TITLE:
Modeling of the Saltwater Intrusion Using the Level Set Method. Application to Henry’s Problem
AUTHORS:
Joachna Meya Loua-Bouayi, Christian Tathy, Adolphe Kimbonguila Manounou
KEYWORDS:
Confined Aquifer, Seawater Intrusion, Level Set Method, Sharp Interface, Henry Problem
JOURNAL NAME:
Computational Water, Energy, and Environmental Engineering,
Vol.11 No.1,
January
6,
2022
ABSTRACT: The salt intrusion phenomenon is caused by overexploitation of
aquifers in coastal areas. This physical phenomenon has been the subject of
numerous studies and numerous methods have been
proposed, with the aim of protecting the quality of the water in these
aquifers. This work proposes a two-dimensional saline intrusion model
using the sharp interface approach and the level set method. It consists of a
parabolic equation modeling the underground flow and a hyperbolic Equation (the
level set equation) which makes it possible to track the evolution of the
interface. High-order numerical schemes such as the space scheme WENO5 and the
third-order time scheme TVD-RK were used for the numerical
resolution of the hyperbolic equation. To limit the tightening of the contour
curves of the level set function, the redistanciation or reinitialization algorithm proposed by Sussma et al. (1994) was used. To ensure the effectiveness and reliability of the proposed
method, two tests relating to the standard Henry problem and the modified Henry
problem were performed. Recall that Henry’s problem uses the variable density
modeling approach in a confined and homogeneous aquifer. By comparing the
results obtained by the level set method with reinitialization (LSMR)

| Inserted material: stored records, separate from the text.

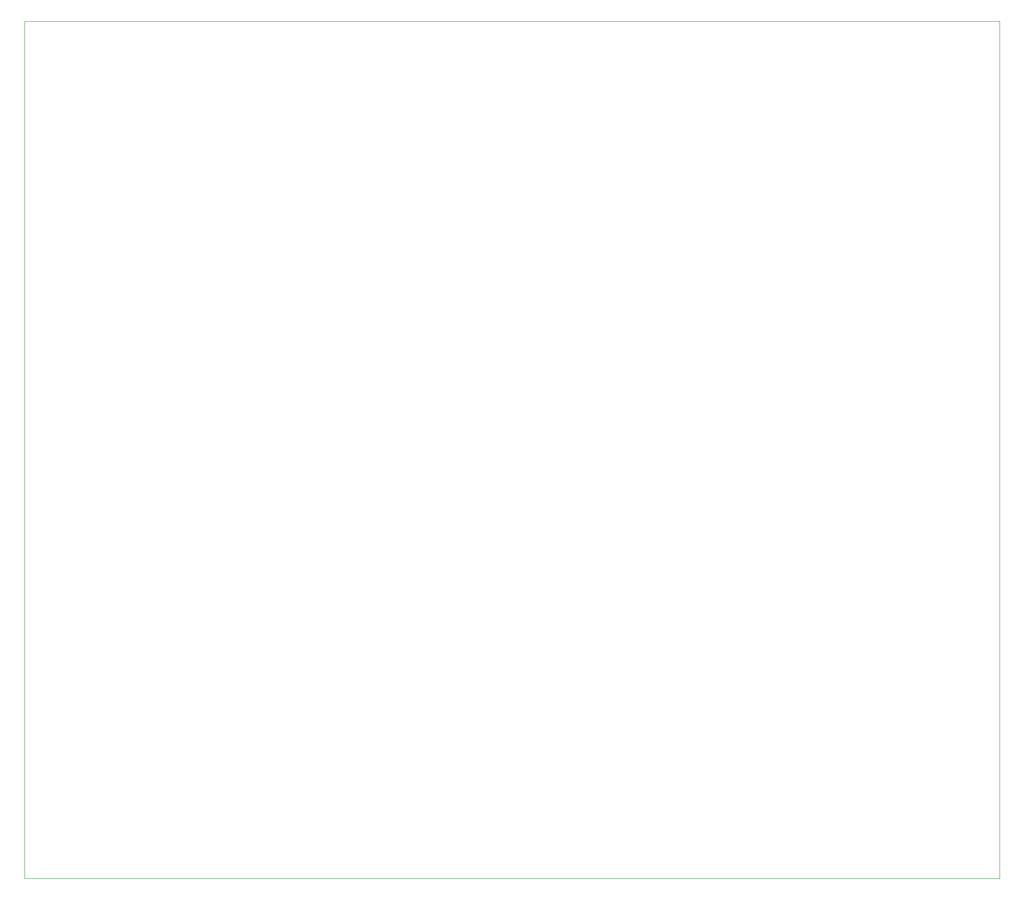
<source format=gbr>
G04*
G04 #@! TF.GenerationSoftware,Altium Limited,Altium Designer,23.6.0 (18)*
G04*
G04 Layer_Color=0*
%FSLAX44Y44*%
%MOMM*%
G71*
G04*
G04 #@! TF.SameCoordinates,1F3C283D-9475-48EB-A570-AF6A427DC10D*
G04*
G04*
G04 #@! TF.FilePolarity,Positive*
G04*
G01*
G75*
%ADD91C,0.0254*%
D91*
X250000Y250000D02*
Y1825000D01*
X2040000D01*
Y250000D01*
X250000D01*
M02*

</source>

and those obtained by Henry (1964), and by Simpson and Clement (2004), we see
in the two test cases that the level set method reproduces well the toe, the
tip and the behaviour of the interface. These results correspond to the
results obtained by Abarca for Henry’s problem with constant dispersion
coefficients. The results obtained with LSMR, reproduced the interface
with a slight spacing compared to those obtained by Henry. According to Abarca (2006), this spacing is due to the absence of the longitudinal and transversal dispersion coefficients in the model.